* _WHAT TO WORK ON_:
Write out the lines of all the records again, swapping every occurrence of "scientific name" for "binomial" and changing nothing else. Leave the pictures out of the answer.

* _EXTRACTED DATA_:

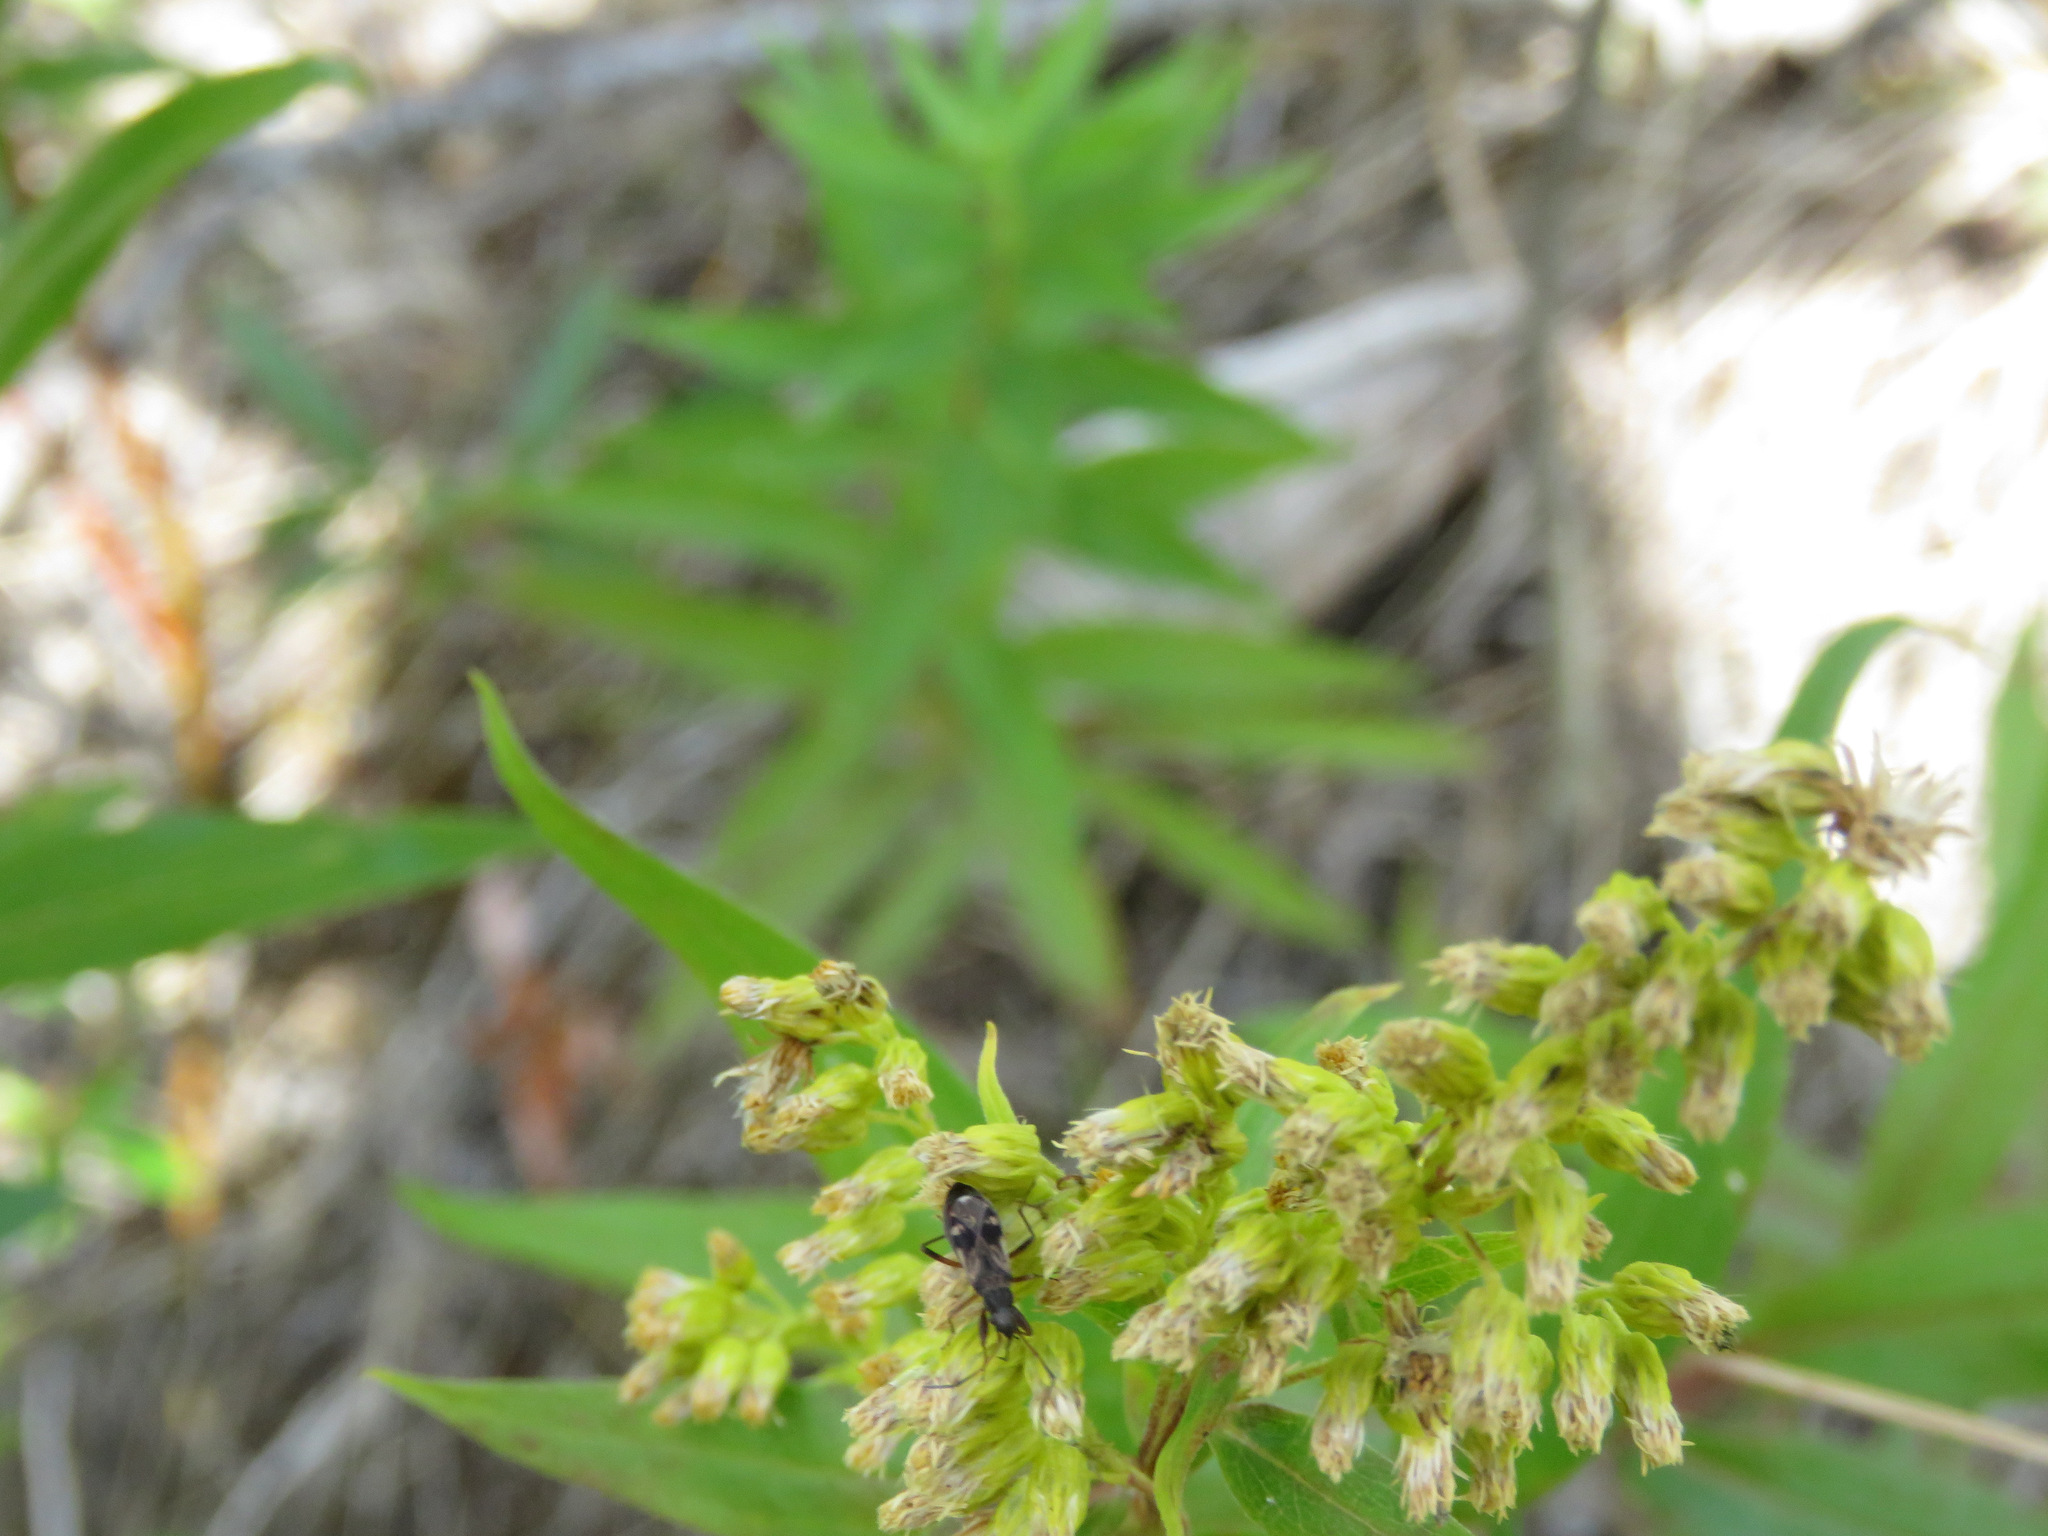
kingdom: Animalia
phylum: Arthropoda
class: Insecta
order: Hemiptera
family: Rhyparochromidae
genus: Ligyrocoris
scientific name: Ligyrocoris sylvestris
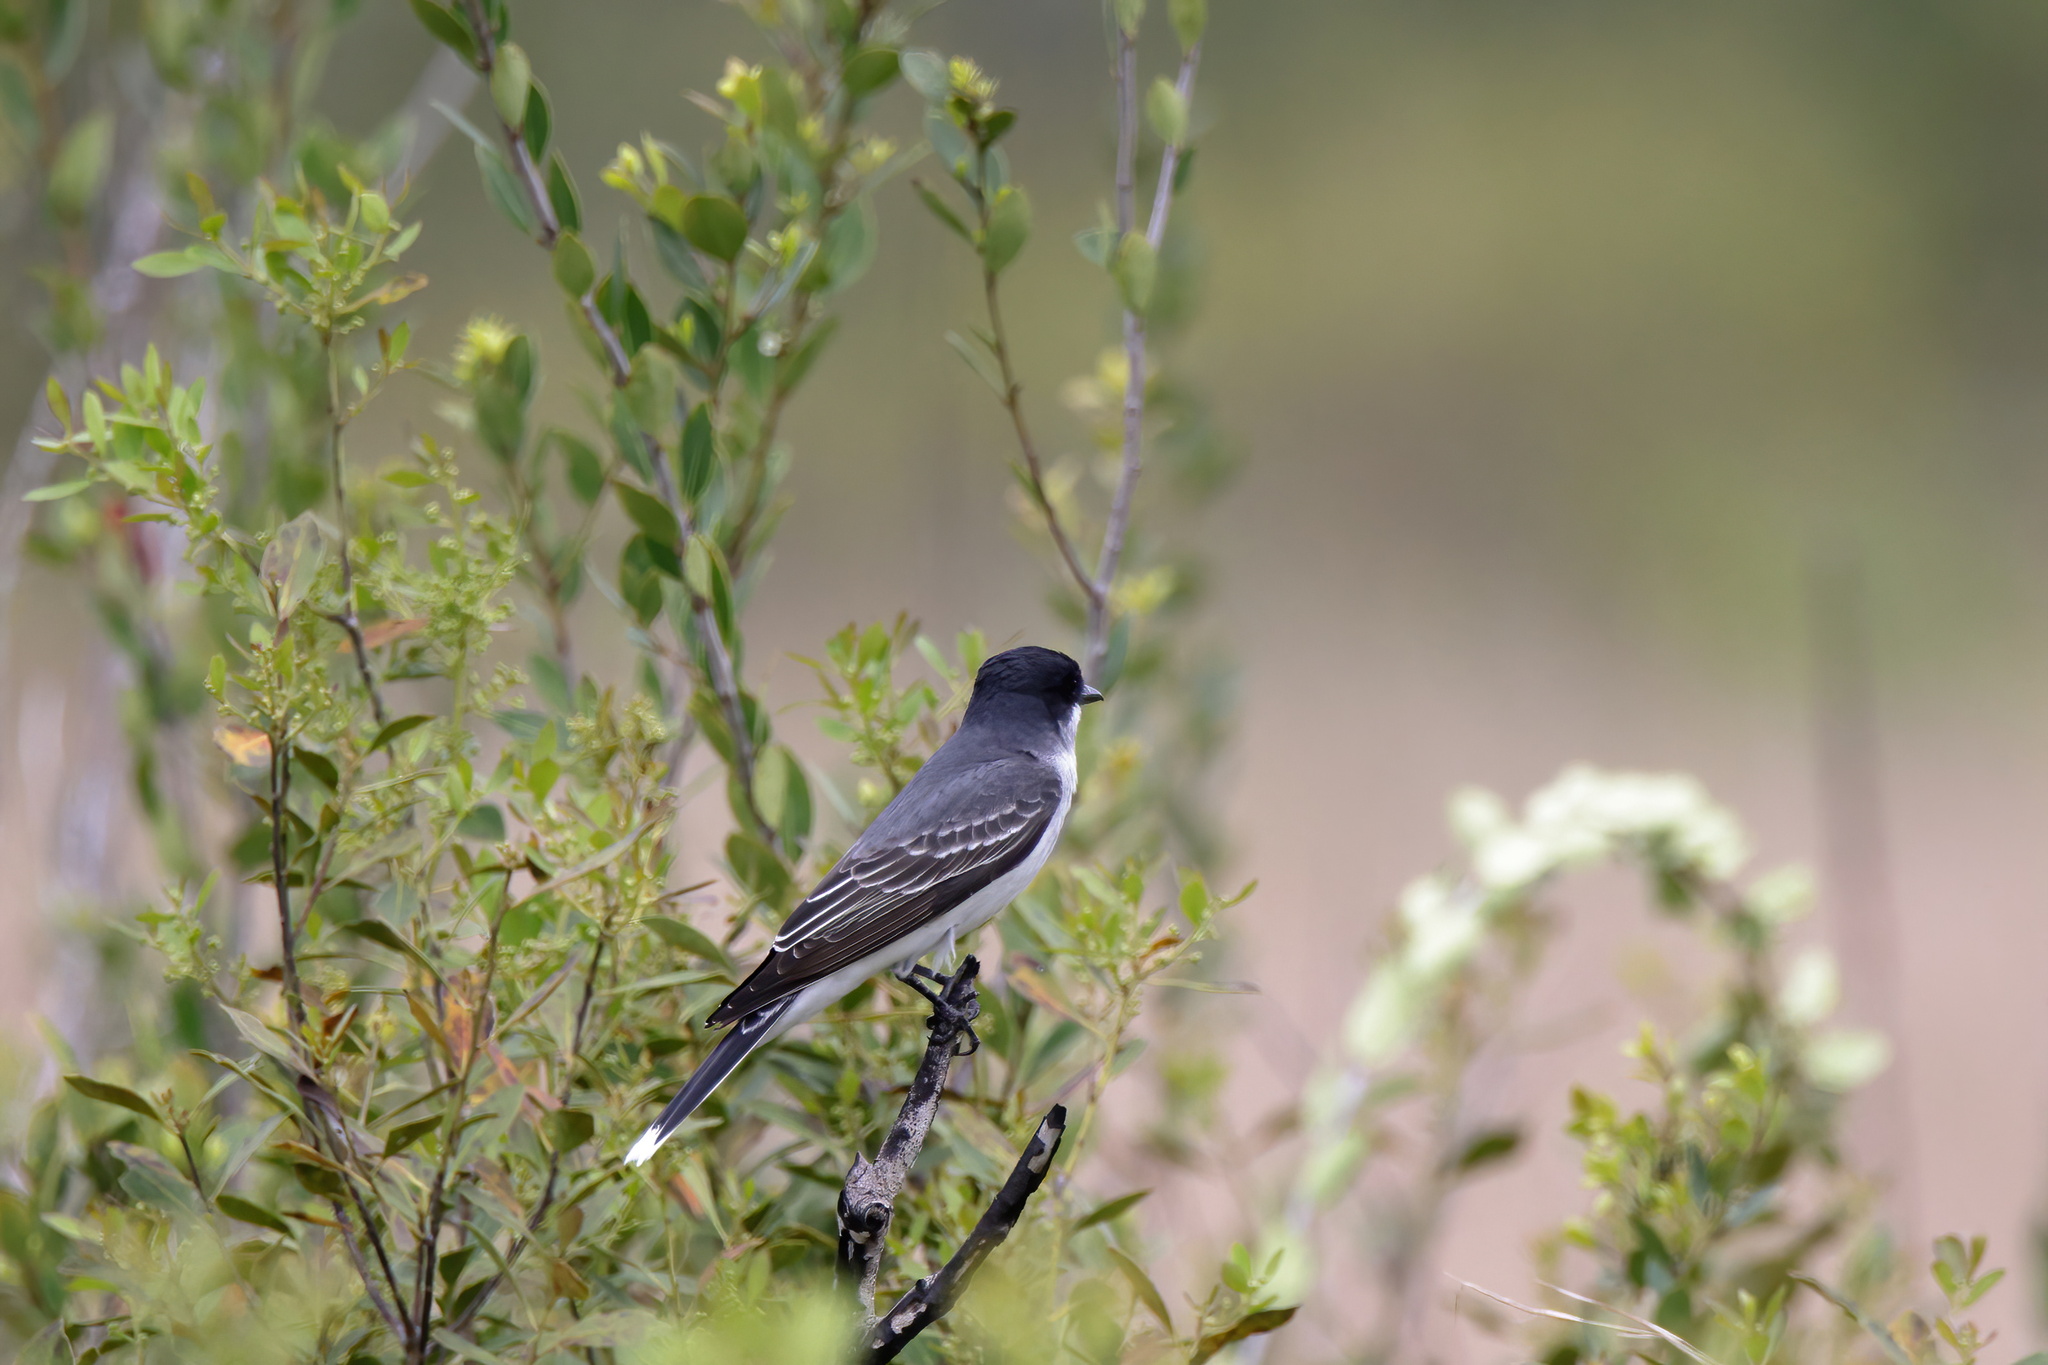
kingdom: Animalia
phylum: Chordata
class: Aves
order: Passeriformes
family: Tyrannidae
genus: Tyrannus
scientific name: Tyrannus tyrannus
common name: Eastern kingbird
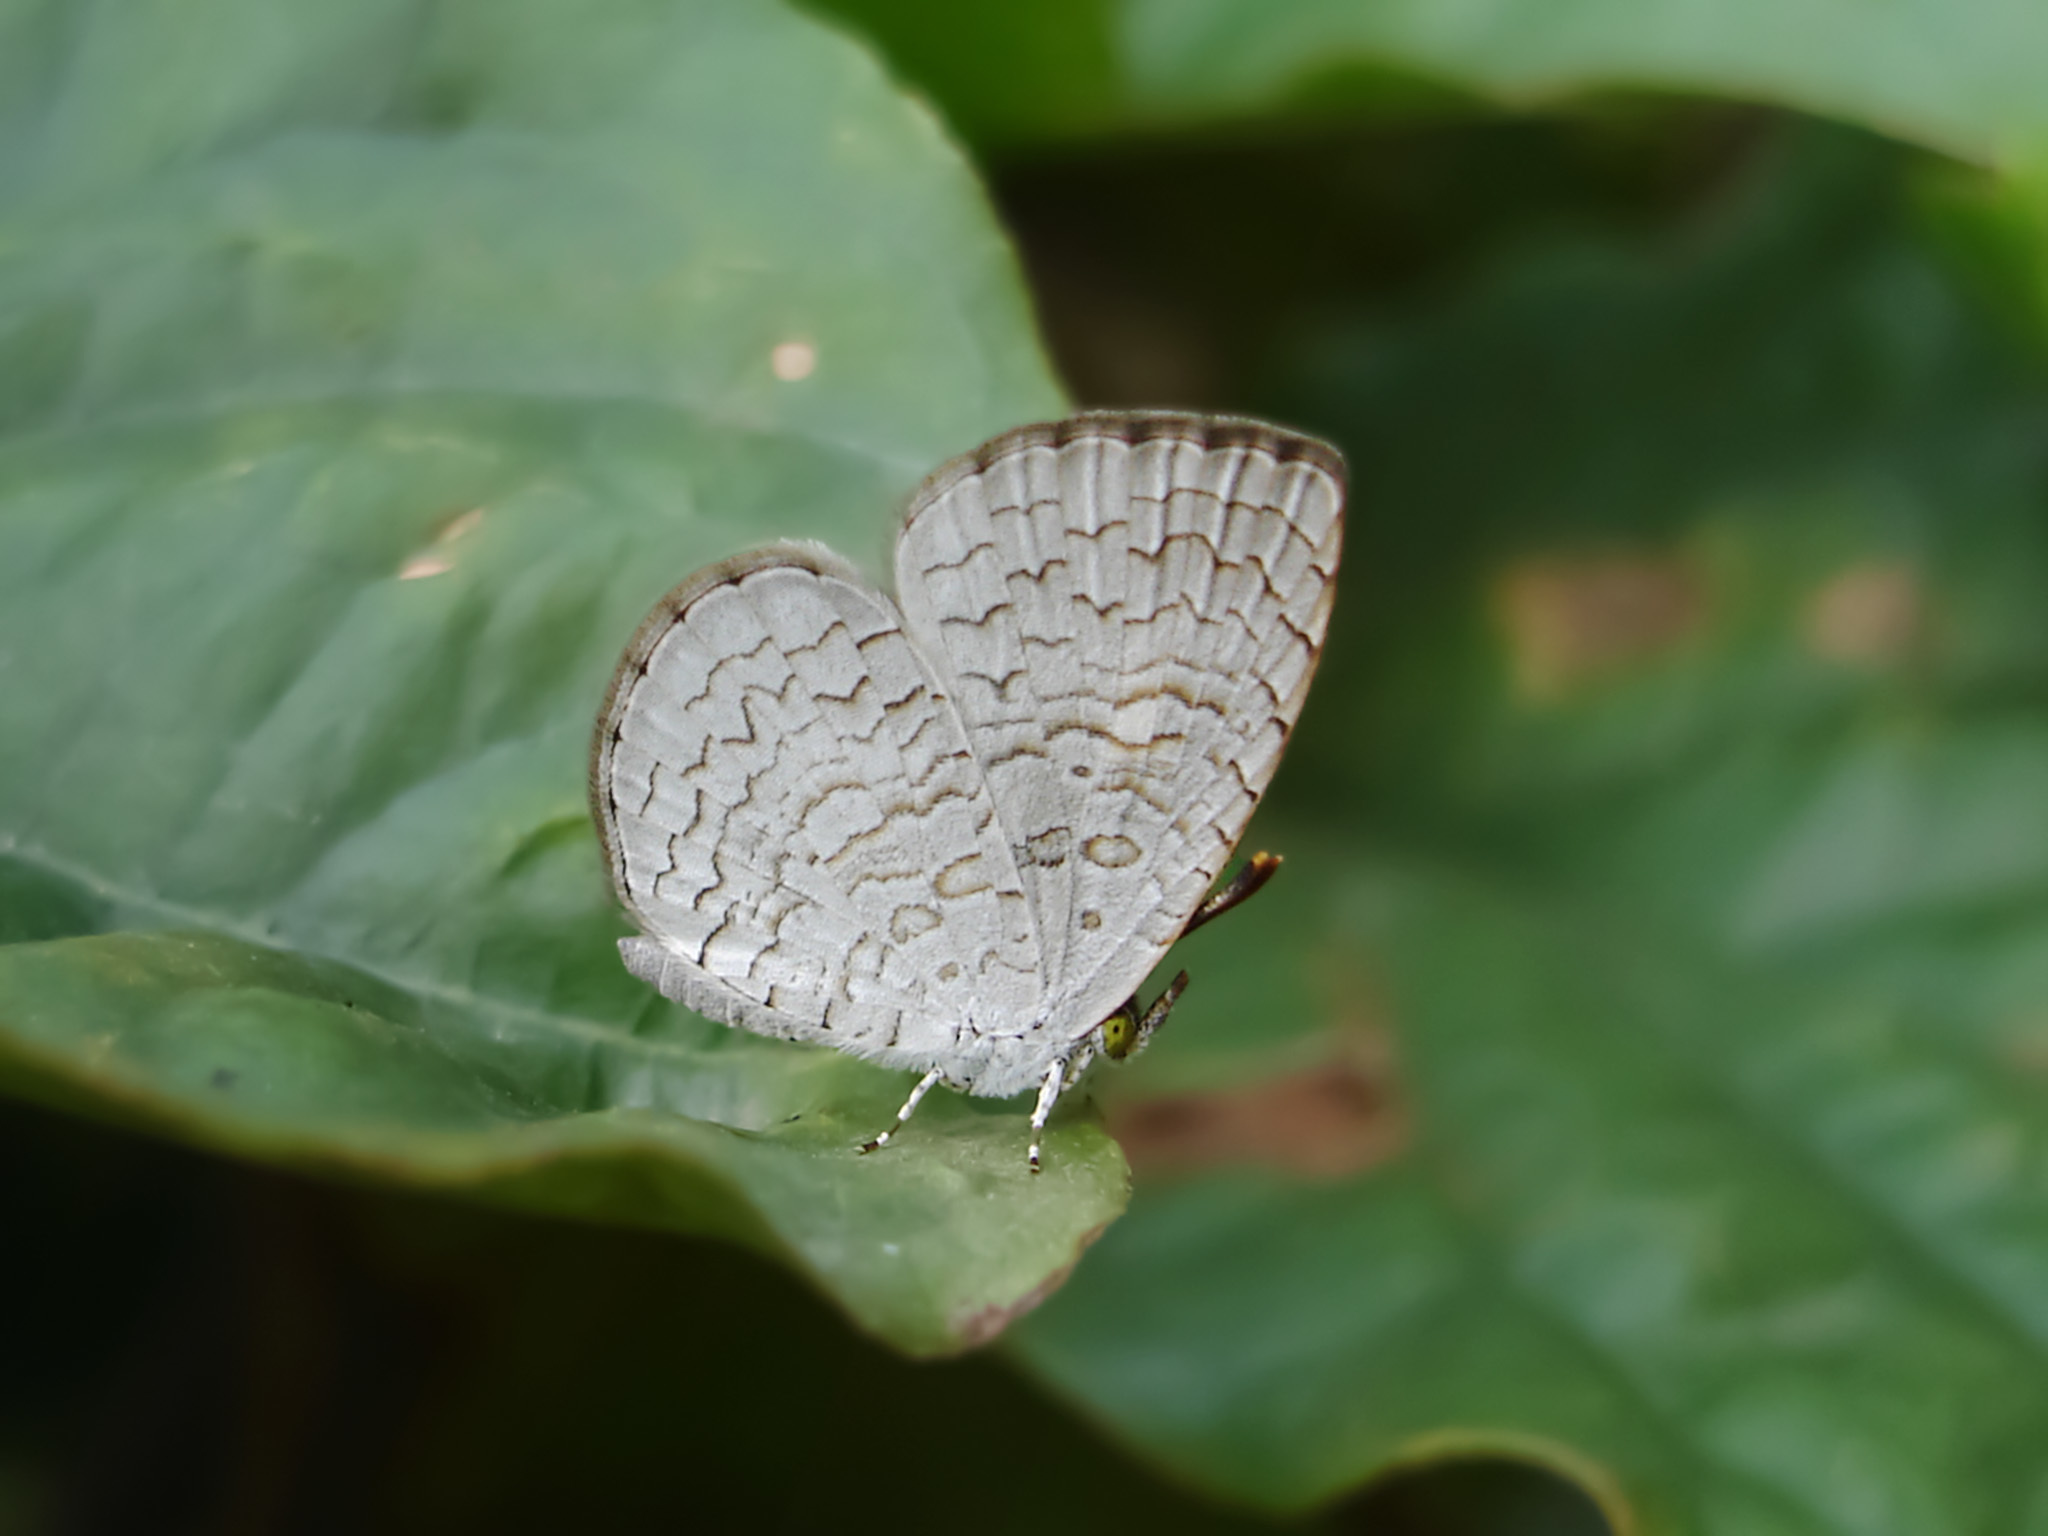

* _RESULT_:
kingdom: Animalia
phylum: Arthropoda
class: Insecta
order: Hemiptera
family: Rhyparochromidae
genus: Ligyrocoris
binomial: Ligyrocoris sylvestris
kingdom: Animalia
phylum: Chordata
class: Aves
order: Passeriformes
family: Tyrannidae
genus: Tyrannus
binomial: Tyrannus tyrannus
common name: Eastern kingbird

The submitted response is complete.